二十

月代さかやきは、少しこう、左右に広めに、剃ってやってくれ。で、髷は、きゅっと細く、後を立てて……そう、いまどきの、本田というのか、商人風にな」

 安斎先生は、髪結いに細かい指図をする。

 政次は盆を手に、されるがまま。

「先生……こちらの旦那の頭は、真ん中がよく焼けています。月代を広げますというと、なんと申しますか、その、五分ばかり、青白いとこが出てしまいますが」

「いいんだ、いいんだ。それで、いいんだ。田舎から出てきて、いま髪結いに、行ったばかりという味が、いいんだよ」

「じゃあ、剃りますよ」

(てやんでい。ひとの頭を、勝手にしやがって。何が田舎だよ)と、政次は思う。(にしても、せんせい、何を考えているんだ)

「顔も、よくよく剃ってやってくれ。眉も、こう、きりりとな」

 安斎先生は、真剣な調子で。

 これまで剃られたことのないところに剃刀が当たり、政次は、なんだか鳥肌が立つような気がした。

 やがて――。

「こんなことで、いかがでしょう」と、床屋。

「よいよい。わしの望みどおりだよ」と、安斎先生は、手を叩いて喜んでいる。

「せんせい。
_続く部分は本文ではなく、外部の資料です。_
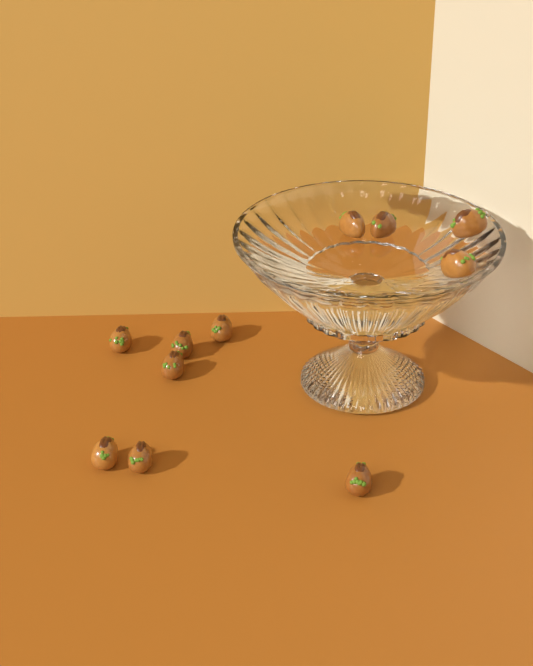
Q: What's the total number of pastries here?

おいらも見たいなあ」

 政次はいささか、仏頂面である。

「さあどうぞ」と、床屋が手鏡を出す。

 そこにいたのは、ずばりと《田舎の若旦那》だ――と、政次は思った。


「さて、次は、着物だ。千春のおっかさんが、損料屋で手配してくれているはずだからな」

 安斎先生は、髪結いを出てから、気持ちが上がっているらしい様子。

「せんせい、せんせい。これはどうも、うまくないですよ」と、政次はつるつるになった月代に、手を当ててみる。
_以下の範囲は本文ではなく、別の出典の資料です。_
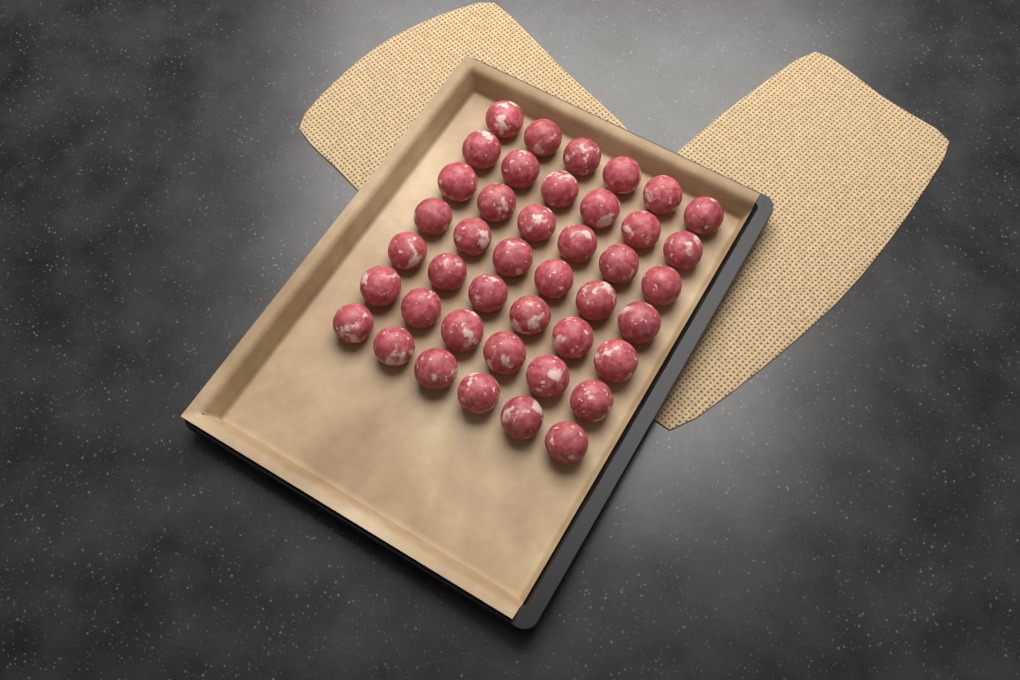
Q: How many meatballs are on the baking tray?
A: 42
「うまくないことはない。いまのところ、わしの図星だ」

「何をおっしゃるんです。どうしようって言うんです」

 そう言いながら、政次にはなんだか、いやあな予感がある。

「わしの言う通りにしておけ」

「せんせいは、まだ、何も言ってないや」

「これから、とっくりと、言うよ」

 と、道でばったり出合ったのは、小太りで背の高い、黒い襟のおかみさん。大きな風呂敷包みを背負って、胸のところで手を合わせている。

「やあやあ、お米さん。ちょうどよかった」

「せんせい」

「急なことで、すまなかったな」

「いいえ、なにを。それにしても、足りているのかどうか」

「まあ、それはこれから、見ようじゃないか」

 三人は連れだって、足早に、療養所へ向かった。